社内マネジメントでも、社長が、さも物知り顔で、立派な経営者のように表現する方も多いものですが、それも不要です。社長も社員も会社のステージも、まだまだ未熟な段階にあるのです。
それを全員で理解した上で、経営に取り組んでいく。それが中小企業の等身大であり、永く続く企業だとも言えます。
等身大を表現していくオンリーワンブランディング
等身大の姿をシンプルに表現すると、その会社に共感してくれるお客様を集客できます。
そうしたお客様に満足してもらうために、自社の製品やサービスについて徹底的に考えて仕事を行う、そうすることで、感謝と信頼という良い影響がたくさん返ってくるわけです。
自社を等身大で見つめ、その等身大を表現していくオンリーワンブランディングといえるでしょう。
外に映って反射している自己を見つめる
鎌倉時代の僧で、曹洞宗の開祖である道元が執筆した仏教思想書の中に、「自己を見つめたければ自己を限りなく欠落させて忘れて、自分が接するまわりの目に映る自分の姿をつぶさに観察し続けることである。そこに本当の自分が映し出されている」という意味の言葉があります。

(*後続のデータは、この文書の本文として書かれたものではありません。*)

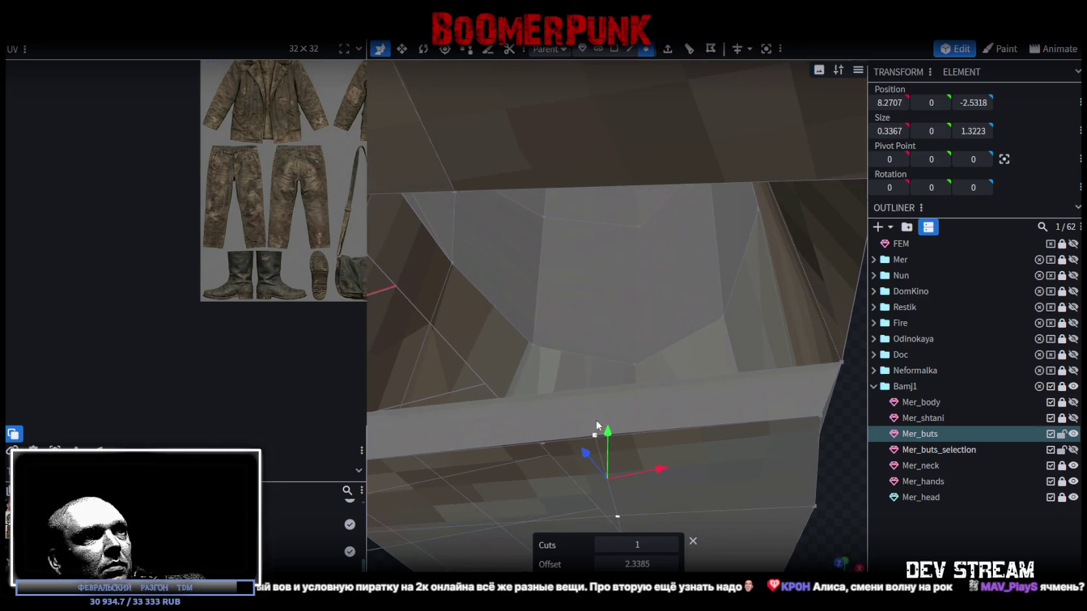
{"action": "right_click", "coordinate": [543, 446]}
{"action": "left_click", "coordinate": [706, 166]}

自分がまわりからどう見られているのかを常に認識することを心がけて、自己認識することが成長につながっていくのです。
このロジックは商売そのものにも完全に当てはまります。社会に映っている自社自身の姿を知り、自分たちに向いたお客様を確実に見つけて、その人たちにアプローチをすることです。
多くの中小企業はライバルを敵視し、負けないように燃えますが、そんな必要はありません。道元の教えのように、外に映って反射している自己を見つめればいいのです。
経営戦略は、等身大の自分を知ったあとで生まれるもの
等身大の自分を知ることは経営でも重要なことで、戦略はそのあとで生まれるもの、といっていいでしょう。
百年企業型の経営を目指すには、常に等身大を意識した商売をすることが重要なのです。
様々なシチュエーションにおいて、見栄を張り過ぎず、等身大を魅力的に表現していくことに専念していくようにしましょう。
最後までお読みいただき、ありがとうございました。